The Misdiagnosis of Mood Changes:Understanding Mood Disorders in Perimenopause

Discover why understanding the subtle changes in your mood could be the key to preventing the misdiagnosis of serious health conditions as you navigate the complexities of perimenopause.

If you’ve been following Revivele for a while, you know that mood and hormones are intricately linked, and our cycles can influence our levels of anxiety and exacerbate mood disorders on a monthly basis

When we enter perimenopause—a time of intense hormone fluctuation as our bodies’ reproductive capabilities wind down toward menopause—symptoms of anxiety and mood disorders can become more pronounced.

Being aware of the changes your body will undergo, and how these can impact your memory, mood, sleep patterns, and stress or anxiety levels can help you face these difficult symptoms with empowerment.

However, it’s crucial to pay close attention to these changes, as fluctuations in mood can sometimes be misleading. Symptoms that may appear to be anxiety or depression could, in fact, be early indicators of other significant health issues, such as Alzheimer’s. Misdiagnosis can lead to delays in the appropriate management and support, emphasizing the importance of comprehensive health evaluations during this time.
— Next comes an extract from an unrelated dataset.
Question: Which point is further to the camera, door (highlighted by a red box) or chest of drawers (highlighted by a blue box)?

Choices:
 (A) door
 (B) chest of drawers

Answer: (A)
Unfortunately, many women are not aware of these common symptoms, and as they experience intense levels of hormone-related anxiety and stress, these symptoms can cause panic, or heightened feelings of confusion and distress. Perimenopausal anxiety and mood disorders are symptoms—they do not define who you are.

In this blog, we want to reassure you that you’re not alone, and there are ways to manage symptoms of anxiety and mood disorders as you transition into menopause. By fostering a deeper understanding of these processes, we aim to empower you with the knowledge and resources needed to address not only the common symptoms but also to advocate for comprehensive care should more complex health issues arise.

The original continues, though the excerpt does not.